The user code is still unchanged, though. In between yield statements it may throw errors now. You could use try/catch blocks to address those issues. If you do this, execution will be able to resume. The good thing is that this is up to the user, it’s still perfectly sequential on their end, and they can leverage try/catch semantics just like in high-school.
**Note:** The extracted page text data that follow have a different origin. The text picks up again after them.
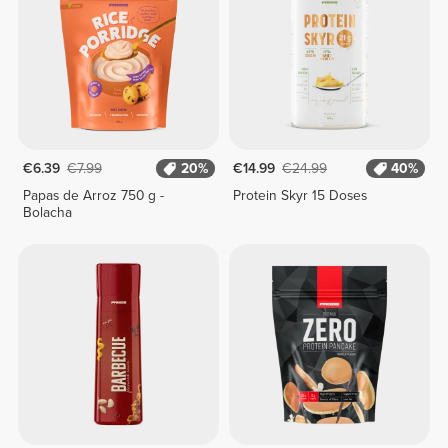
€6.39
€7.99
20%
€14.99
€24.99
40%
Papas de Arroz 750 g -
Protein Skyr 15 Doses
Bolacha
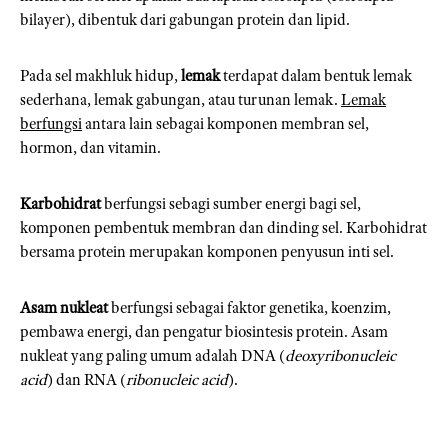
bilayer), dibentuk dari gabungan protein dan lipid.
Pada sel makhluk hidup,
lemak
terdapat dalam bentuk lemak
sederhana, lemak gabungan, atau turunan lemak.
Lemak
berfungsi
antara lain sebagai komponen membran sel,
hormon, dan vitamin.
Karbohidrat
berfungsi sebagi sumber energi bagi sel,
komponen pembentuk membran dan dinding sel. Karbohidrat
bersama protein merupakan komponen penyusun inti sel.
Asam nukleat
berfungsi sebagai faktor genetika, koenzim,
pembawa energi, dan pengatur biosintesis protein. Asam
nukleat yang paling umum adalah DNA (
deoxyribonucleic
acid
) dan RNA (
ribonucleic acid
).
genie(function* questions () {
  try {
    yield '[Me] Will ES6 die a painful death?'
  } catch (e) {
    console.error('Error', e.message)
  }
  try {
    yield '[Me] How youuu doing?'
  } catch (e) {
    console.error('Error', e.message)
  }
})

Returning on Behalf of a Generator

Usually not as interesting in asynchronous control flow mechanisms in general, the g.return() method allows you to resume execution inside a generator function, much like g.throw() did moments earlier. The key difference is that g.return() won’t result in an exception at the generator level, although it will end the sequence.

function* numbers () {
  yield 1
  yield 2
  yield 3
}
var g = numbers()
console.log(g.next())
// <- { done: false, value: 1 }
console.log(g.return())
// <- { done: true }
console.log(g.next())
// <- { done: true }, as we know

You could also return a value using g.return(value), and the resulting IteratorResult will contain said value. This is equivalent to having return value somewhere in the generator function. You should be careful there though – as neither for..of, [...generator()], nor Array.from(generator()) include the value in the IteratorResult that signals { done: true }.

function* numbers () {
  yield 1
  yield 2
  return 3
  yield 4
}
console.log([...numbers()])
// <- [1, 2]
console.log(Array.from(numbers()))
// <- [1, 2]
for (let n of numbers()) {
  console.log(n)
  // <- 1
  // <- 2
}
var g = numbers()
console.log(g.next())
// <- { done: false, value: 1 }
console.log(g.next())
// <- { done: false, value: 2 }
console.log(g.next())
// <- { done: true, value: 3 }
console.log(g.next())
// <- { done: true }

Using g.return is no different in this regard, think of it as the programmatic equivalent of what we just did.

function* numbers () {
  yield 1
  yield 2
  return 3
  yield 4
}
var g = numbers()
console.log(g.next())
// <- { done: false, value: 1 }
console.log(g.return(5))
// <- { done: true, value: 5 }
console.log(g.next())
// <- { done: true }

You can avoid the impending sequence termination, as Axel points out, if the code in the generator function when g.return() got called is wrapped in try/finally. Once the yield expressions in the finally block are over, the sequence will end with the value passed to g.return(value)

function* numbers () {
  yield 1
  try {
    yield 2
  } finally {
    yield 3
    yield 4
  }
  yield 5
}
var g = numbers()
console.log(g.next())
// <- { done: false, value: 1 }
console.log(g.next())
// <- { done: false, value: 2 }
console.log(g.return(6))
// <- { done: false, value: 3 }
console.log(g.next())
// <- { done: false, value: 4 }
console.log(g.next())
// <- { done: true, value: 6 }

That’s all there is to know when it comes to generators in terms of functionality.

Use Cases for ES6 Generators

At this point in the article you should feel comfortable with the concepts of iterators, iterables, and generators in ES6. If you feel like reading more on the subject, I highly recommend you go over Axel’s article on generators, as he put together an amazing write-up on use cases for generators just a few months ago.